Monash University researchers make a breakthrough discovery for development of new obesity treatments
World first: Researchers from Monash University have harnessed cutting-edge technology to fill key gaps in our understanding of how promising new therapeutics could work for the treatment of obesity.
A class of drug candidates known as DACRAs, dual amylin and calcitonin receptor agonists, have recently caused a buzz of excitement due to promising results of the peptide drug, cagrilinide (Novo Nordisk) in clinical trials for obesity. The aim of these drugs is to aid weight loss.
However, until now, the details of how this class of drugs activate the different receptors was not known, therefore limiting their optimisation as a treatment for obesity. This new understanding uncovered by the team of researchers is critical to the progression of this therapeutic class.
Published today in the prestigious journal Science, the breakthrough study was led by a team of researchers from the Monash Institute of Pharmaceutical Sciences (MIPS) and the ARC Centre for Cryo-EM of Membrane Proteins (CCeMMP).
Excess weight, and particularly obesity, is a major risk factor for developing and hampering control of many diseases including cardiovascular disease, diabetes, and some cancers. One in four children and adolescents (2-17 years) and two-thirds of adults in Australia were overweight or obese in 2017-2018. It was estimated that 8.4% of the total disease burden in Australia was attributable to obesity in 20151.
DACRAs act across the calcitonin receptor and three different amylin receptors. Different companies have designed drugs from one of two distinct peptide templates but the molecular details of how these ligands activate the different receptors was not known. Despite recent promising data on new therapeutics, including approvals for the peptide drug, semaglutide, a member of the GLP-1R agonist class, there remains a pressing need for alternative therapies, or therapies with additive benefit.
In this study, the researchers tapped into significant recent advancements in the field of cryo-electron microscopy (cryo-EM) to, for the first time, demonstrate that amylin-template peptides activate the receptors via distinct mechanisms from calcitonin-template peptides.

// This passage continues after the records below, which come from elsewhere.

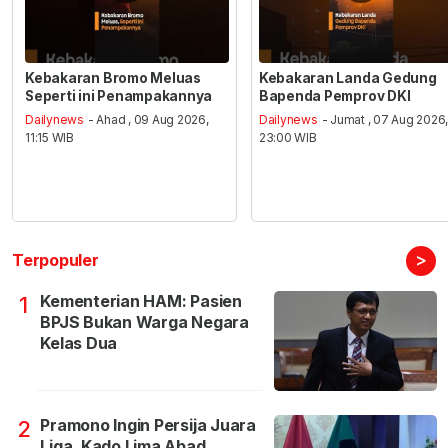
Kebakaran Bromo Meluas
Kebakaran Landa Gedung
Seperti ini Penampakannya
Bapenda Pemprov DKI
Dailynews
- Ahad , 09 Aug 2026,
Dailynews
- Jumat , 07 Aug 2026
11:15 WIB
23:00 WIB
>
Terpopuler
Kementerian HAM: Pasien
1
BPJS Bukan Warga Negara
Kelas Dua
Pramono Ingin Persija Juara
2
Liga, Kado Lima Abad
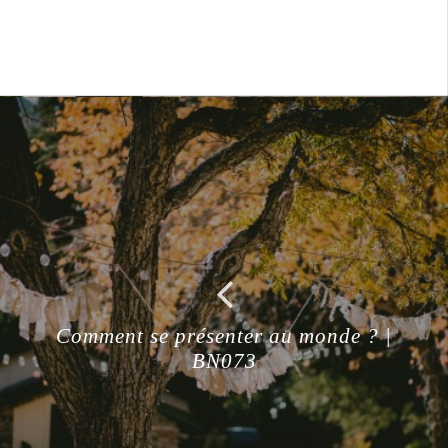
Comment se présenter au monde ? |
BN073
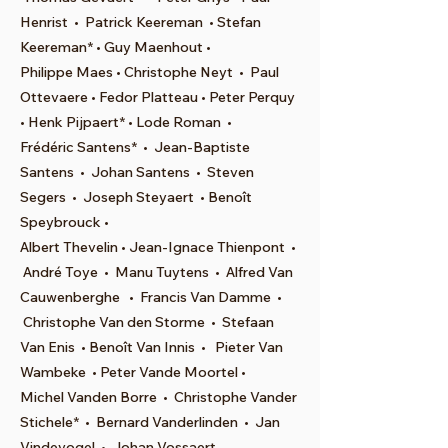
Henrist • Patrick Keereman • Stefan
Keereman* • Guy Maenhout •
Philippe Maes • Christophe Neyt • Paul
Ottevaere • Fedor Platteau • Peter Perquy
• Henk Pijpaert* • Lode Roman •
Frédéric Santens* • Jean-Baptiste
Santens • Johan Santens • Steven
Segers • Joseph Steyaert • Benoît
Speybrouck •
Albert Thevelin • Jean-Ignace Thienpont •
André Toye • Manu Tuytens • Alfred Van
Cauwenberghe • Francis Van Damme •
Christophe Van den Storme • Stefaan
Van Enis • Benoît Van Innis • Pieter Van
Wambeke • Peter Vande Moortel •
Michel Vanden Borre • Christophe Vander
Stichele* • Bernard Vanderlinden • Jan
Vindevogel • Johan Vossaert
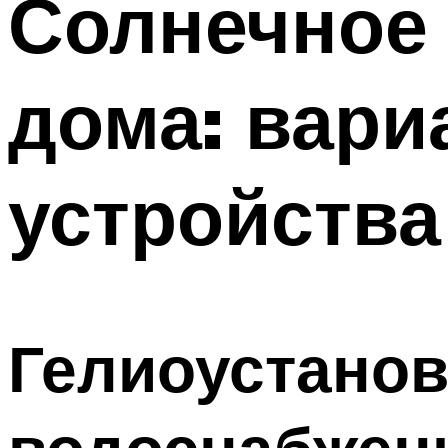
Солнечное 
Меню
дома: вари
устройства
Гелиоустанов
водоснабжени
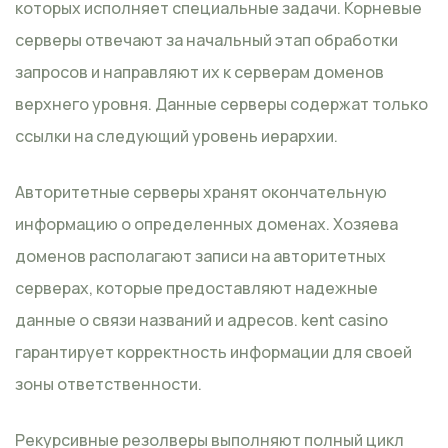
которых исполняет специальные задачи. Корневые
серверы отвечают за начальный этап обработки
запросов и направляют их к серверам доменов
верхнего уровня. Данные серверы содержат только
ссылки на следующий уровень иерархии.
Авторитетные серверы хранят окончательную
информацию о определенных доменах. Хозяева
доменов располагают записи на авторитетных
серверах, которые предоставляют надежные
данные о связи названий и адресов. kent casino
гарантирует корректность информации для своей
зоны ответственности.
Рекурсивные резолверы выполняют полный цикл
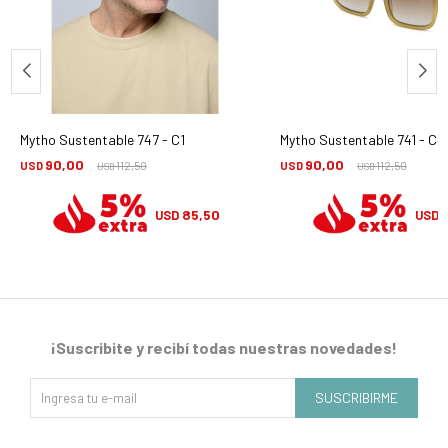
Mytho Sustentable 747 - C1
Mytho Sustentable 741 - C4
90,00
90,00
USD
112,50
USD
112,50
USD
USD
85,50
USD
USD
¡Suscribite y recibí todas nuestras novedades!
SUSCRIBIRME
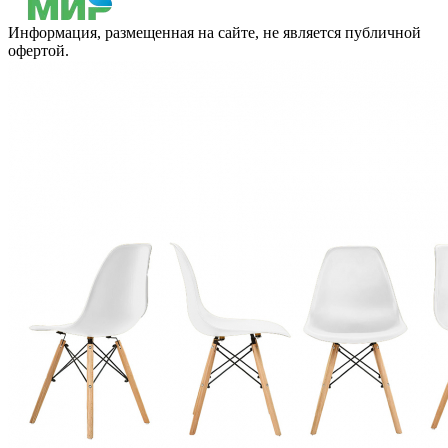
Информация, размещенная на сайте, не является публичной
офертой.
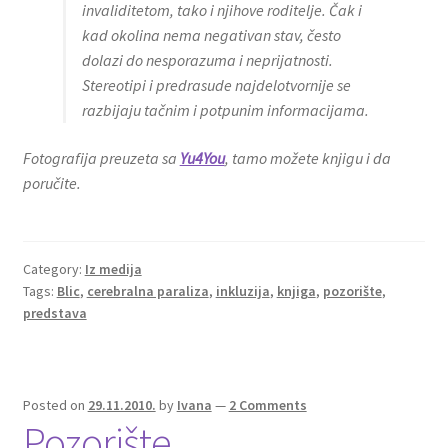
invaliditetom, tako i njihove roditelje. Čak i
kad okolina nema negativan stav, često
dolazi do nesporazuma i neprijatnosti.
Stereotipi i predrasude najdelotvornije se
razbijaju tačnim i potpunim informacijama.
Fotografija preuzeta sa
Yu4You
, tamo možete knjigu i da
poručite.
Category:
Iz medija
Tags:
Blic
,
cerebralna paraliza
,
inkluzija
,
knjiga
,
pozorište
,
predstava
Posted on
29.11.2010.
by
Ivana
—
2 Comments
Pozorište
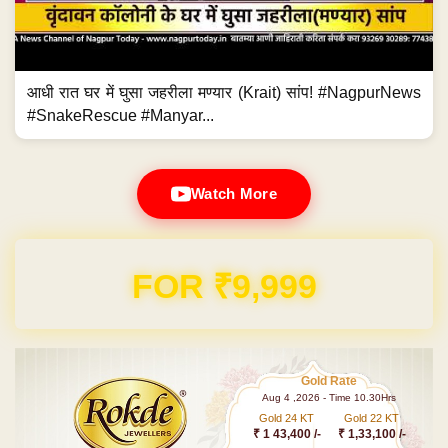
आधी रात घर में घुसा जहरीला मण्यार (Krait) सांप! #NagpurNews
#SnakeRescue #Manyar...
Watch More
Domain & Hosting FREE for 1 Year
Gold Rate
Aug 4 ,2026 - Time 10.30Hrs
Gold 24 KT
Gold 22 KT
₹ 1 43,400 /-
₹ 1,33,100 /-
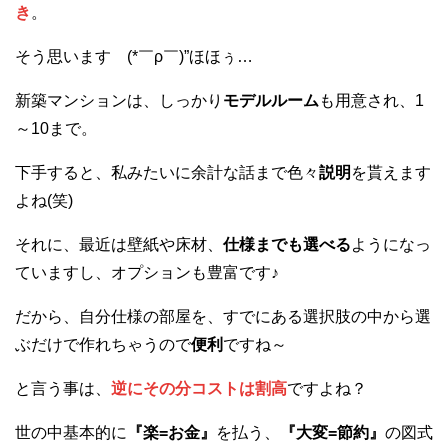
き
。
そう思います (*￣ρ￣)”ほほぅ…
新築マンションは、しっかり
モデルルーム
も用意され、1
～10まで。
下手すると、私みたいに余計な話まで色々
説明
を貰えます
よね(笑)
それに、最近は壁紙や床材、
仕様までも選べる
ようになっ
ていますし、オプションも豊富です♪
だから、自分仕様の部屋を、すでにある選択肢の中から選
ぶだけで作れちゃうので
便利
ですね～
と言う事は、
逆にその分コストは割高
ですよね？
世の中基本的に
『楽=お金』
を払う、
『大変=節約』
の図式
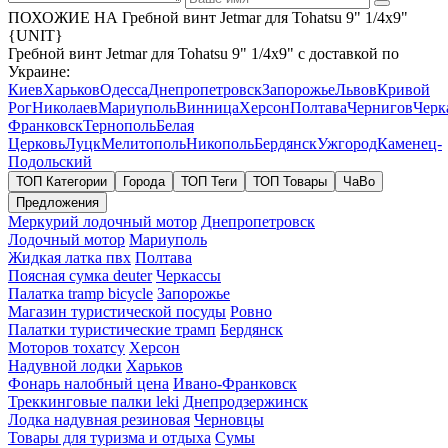
ПОХОЖИЕ НА Гребной винт Jetmar для Tohatsu 9" 1/4x9"
{UNIT}
Гребной винт Jetmar для Tohatsu 9" 1/4x9" с доставкой по
Украине:
Киев
Харьков
Одесса
Днепропетровск
Запорожье
Львов
Кривой
Рог
Николаев
Мариуполь
Винница
Херсон
Полтава
Чернигов
Черк
Франковск
Тернополь
Белая
Церковь
Луцк
Мелитополь
Никополь
Бердянск
Ужгород
Каменец-
Подольский
ТОП Категории
Города
ТОП Теги
ТОП Товары
ЧаВо
Предложения
Меркурий лодочный мотор
Днепропетровск
Лодочный мотор
Мариуполь
Жидкая латка пвх
Полтава
Поясная сумка deuter
Черкассы
Палатка tramp bicycle
Запорожье
Магазин туристической посуды
Ровно
Палатки туристические трамп
Бердянск
Моторов тохатсу
Херсон
Надувной лодки
Харьков
Фонарь налобный цена
Ивано-Франковск
Треккинговые палки leki
Днепродзержинск
Лодка надувная резиновая
Черновцы
Товары для туризма и отдыха
Сумы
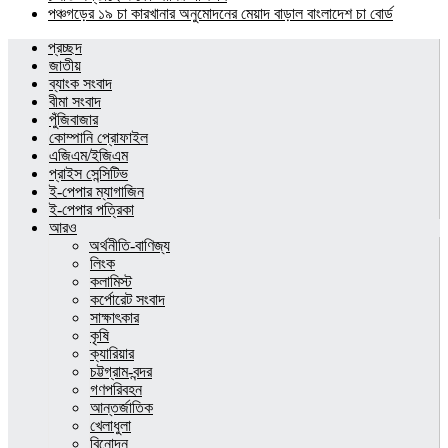
পঞ্চগড়ের ১৯ চা কারখানার অনুমোদনের মেয়াদ বাড়াল বাংলাদেশ চা বোর্ড
প্রচ্ছদ
জাতীয়
ব্যাংক সংবাদ
বীমা সংবাদ
পুঁজিবাজার
কোম্পানি প্রোফাইল
এজিএম/ইজিএম
প্রাইস সেন্সিটিভ
ই-পেপার ম্যাগাজিন
ই-পেপার পত্রিকা
আরও
অর্থনীতি-বাণিজ্য
লিংক
কলামিস্ট
কর্পোরেট সংবাদ
সাক্ষাৎকার
কৃষি
ক্যারিয়ার
চট্টগ্রাম-বন্দর
গণপরিবহন
আন্তর্জাতিক
খেলাধুলা
বিনোদন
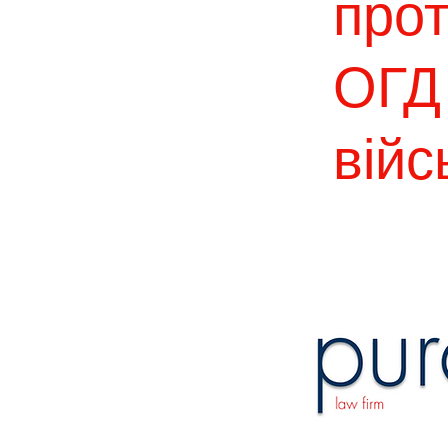
про
ОГД 
війс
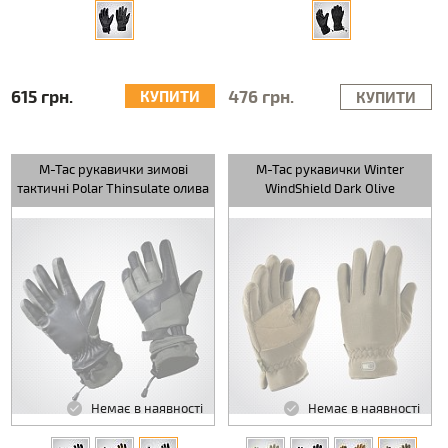
615 грн.
476 грн.
КУПИТИ
КУПИТИ
M-Tac рукавички зимові
M-Tac рукавички Winter
тактичні Polar Thinsulate олива
WindShield Dark Olive
Немає в наявності
Немає в наявності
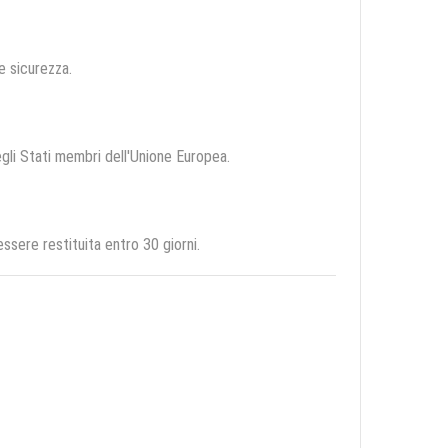
 e sicurezza.
degli Stati membri dell'Unione Europea.
sere restituita entro 30 giorni.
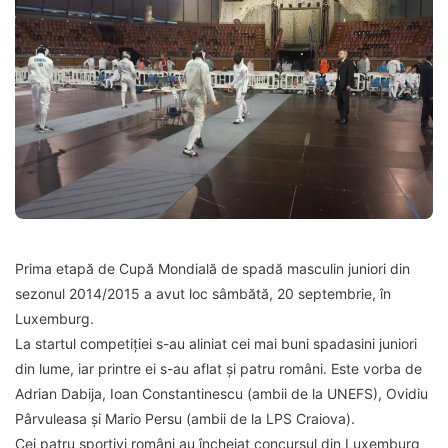
Prima etapă de Cupă Mondială de spadă masculin juniori din
sezonul 2014/2015 a avut loc sâmbătă, 20 septembrie, în
Luxemburg.
La startul competiției s-au aliniat cei mai buni spadasini juniori
din lume, iar printre ei s-au aflat și patru români. Este vorba de
Adrian Dabija, Ioan Constantinescu (ambii de la UNEFS), Ovidiu
Pârvuleasa și Mario Persu (ambii de la LPS Craiova).
Cei patru sportivi români au încheiat concursul din Luxemburg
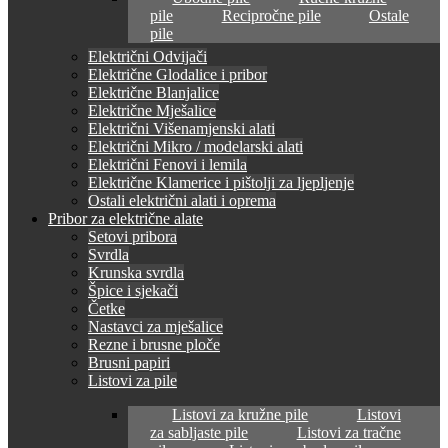
pile
Recipročne pile
Ostale
pile
Električni Odvijači
Električne Glodalice i pribor
Električne Blanjalice
Električne Mješalice
Električni Višenamjenski alati
Električni Mikro / modelarski alati
Električni Fenovi i lemila
Električne Klamerice i pištolji za ljepljenje
Ostali električni alati i oprema
Pribor za električne alate
Setovi pribora
Svrdla
Krunska svrdla
Špice i sjekači
Četke
Nastavci za mješalice
Rezne i brusne ploče
Brusni papiri
Listovi za pile
Listovi za kružne pile
Listovi
za sabljaste pile
Listovi za tračne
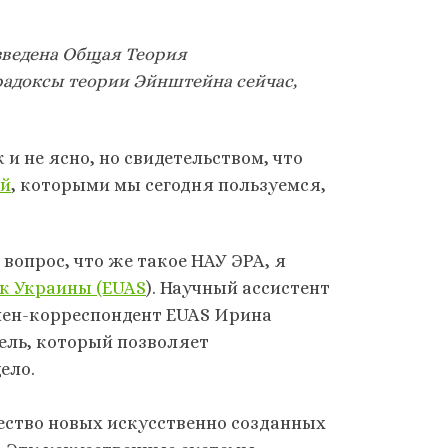
зведена Общая Теория
радоксы теории Эйнштейна сейчас,
и не ясно, но свидетельством, что
ий
, которыми мы сегодня пользуемся,
вопрос, что же такое НАУ ЭРА, я
к Украины (EUAS
). Научный ассистент
член-корреспондент EUAS Ирина
ель, который позволяет
ело.
жество новых искусственно созданных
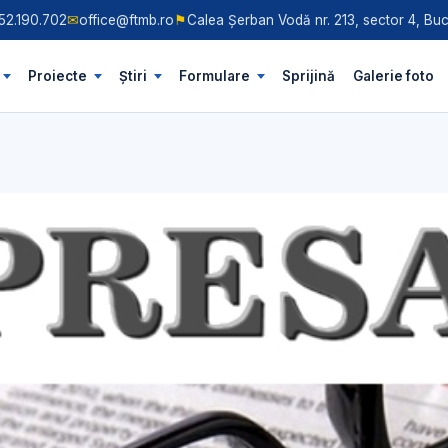
52.190.702
✉
office@ftmb.ro
⚑
Calea Șerban Vodă nr. 213, sector 4, Buc
Proiecte
Știri
Formulare
Sprijină
Galerie foto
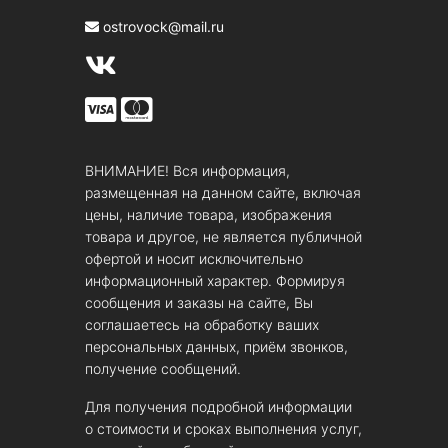
ostrovock@mail.ru
ВНИМАНИЕ! Вся информация,
размещенная на данном сайте, включая
цены, наличие товара, изображения
товара и другое, не является публичной
офертой и носит исключительно
информационный характер. Формируя
сообщения и заказы на сайте, Вы
соглашаетесь на обработку ваших
персональных данных, приём звонков,
получение сообщений.
Для получения подробной информации
о стоимости и сроках выполнения услуг,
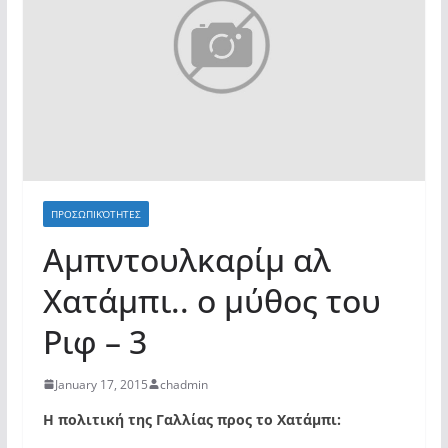
ΠΡΟΣΩΠΙΚΌΤΗΤΕΣ
Αμπντουλκαρίμ αλ
Χατάμπι.. ο μύθος του
Ριφ – 3
January 17, 2015
chadmin
Η πολιτική της Γαλλίας προς το Χατάμπι:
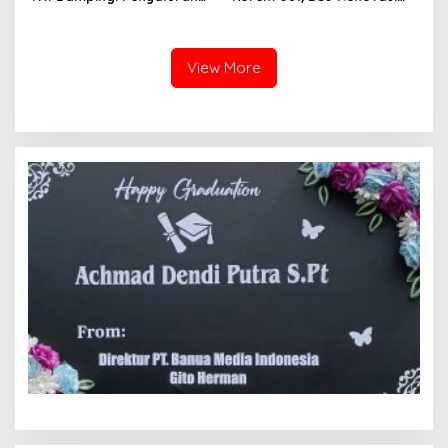
Pupuk bagi Petani
Panti Asuhan Kanzul Huda
View More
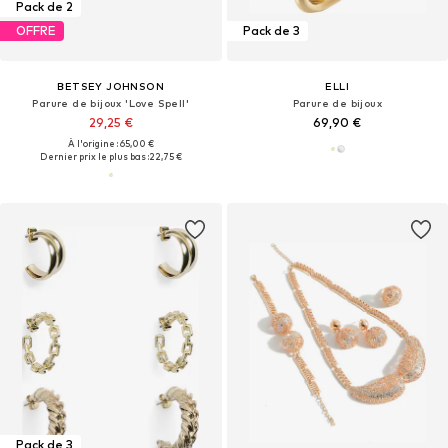
Pack de 2
OFFRE
Pack de 3
BETSEY JOHNSON
ELLI
Parure de bijoux 'Love Spell'
Parure de bijoux
29,25 €
69,90 €
À l'origine : 65,00 €
Dernier prix le plus bas :
22,75 €
Pack de 3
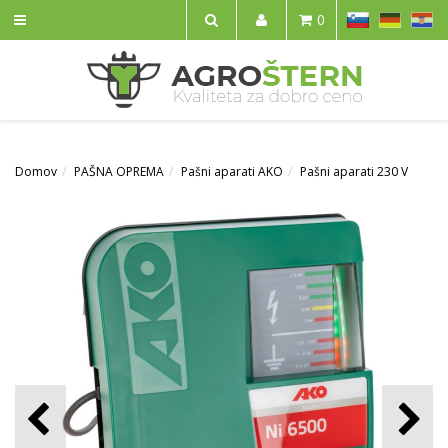
SL
DE
HR
0
IŠČI
Domov
PAŠNA OPREMA
Pašni aparati AKO
Pašni aparati 230 V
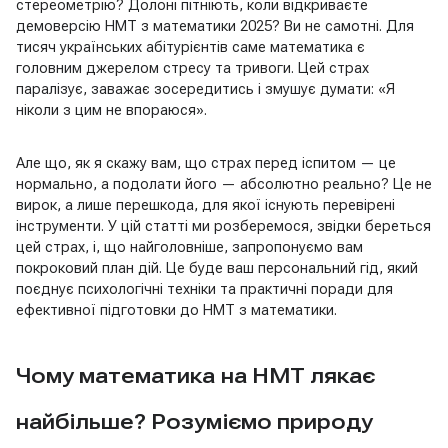
стереометрію? Долоні пітніють, коли відкриваєте
демоверсію НМТ з математики 2025? Ви не самотні. Для
тисяч українських абітурієнтів саме математика є
головним джерелом стресу та тривоги. Цей страх
паралізує, заважає зосередитись і змушує думати: «Я
ніколи з цим не впораюся».
Але що, як я скажу вам, що страх перед іспитом — це
нормально, а подолати його — абсолютно реально? Це не
вирок, а лише перешкода, для якої існують перевірені
інструменти. У цій статті ми розберемося, звідки береться
цей страх, і, що найголовніше, запропонуємо вам
покроковий план дій. Це буде ваш персональний гід, який
поєднує психологічні техніки та практичні поради для
ефективної підготовки до НМТ з математики.
Чому математика на НМТ лякає
найбільше? Розуміємо природу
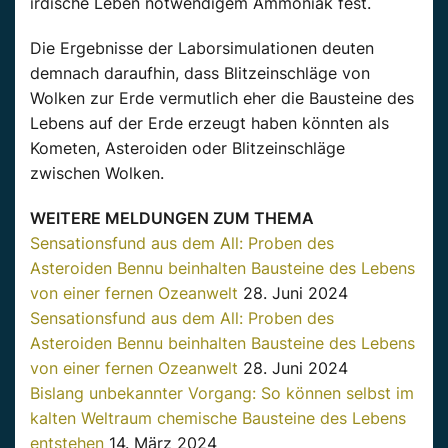
irdische Leben notwendigem Ammoniak fest.
Die Ergebnisse der Laborsimulationen deuten
demnach daraufhin, dass Blitzeinschläge von
Wolken zur Erde vermutlich eher die Bausteine des
Lebens auf der Erde erzeugt haben könnten als
Kometen, Asteroiden oder Blitzeinschläge
zwischen Wolken.
WEITERE MELDUNGEN ZUM THEMA
Sensationsfund aus dem All: Proben des
Asteroiden Bennu beinhalten Bausteine des Lebens
von einer fernen Ozeanwelt
28. Juni 2024
Sensationsfund aus dem All: Proben des
Asteroiden Bennu beinhalten Bausteine des Lebens
von einer fernen Ozeanwelt
28. Juni 2024
Bislang unbekannter Vorgang: So können selbst im
kalten Weltraum chemische Bausteine des Lebens
entstehen
14. März 2024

“Cagrilintide is an amylin-based peptide and appears to be highly effective in people, however, calcitonin-based peptides are also entering clinical trials” said Professor Patrick Sexton, co-lead on the study and Director of the ARC CCeMMP. “Our data suggests that we could see quite distinct outcomes for the different drug subclasses”.
This was a surprising result because it was assumed that the molecular architecture of the amylin receptors would dictate how the peptides worked. Instead, the authors saw dramatic differences in the conformations and dynamics of the individual receptors when bound to different peptides.
Lead author of the study, Jianjun (Jason) Cao from MIPS said: “To really understand how these drugs may work, we needed to visualise molecular level details of how the different types of template peptides were bound to each of the four different target receptors”.
“Cryo-electron microscopy is incredibly powerful because it enables us to both capture molecular details of the interactions that drive activity, and simultaneously information on the dynamics of the protein that are critical to selectivity and function, but which are not accessible by most other techniques.”
“The team has revealed structural details on how calcitonin and amylin receptors are activated” said Associate Professor Wootten, co-lead on the study and leader of the Monash node of the ARC CCeMMP. “This work will support the development of next generation DACRA drugs as weapons to address the rising obesity epidemic.”
“This is a further example of the enormous benefits of fundamental basic research in addressing major unmet medical needs” said Professor Sexton.
The team from MIPS and ARC CCeMMP worked with collaborators from the University of Tokyo, and the University of Otago.
This work was supported by funding from the Australian Research Council and the National Health and Medical Research Council. High performance computing was provided by the Monash MASSIVE program.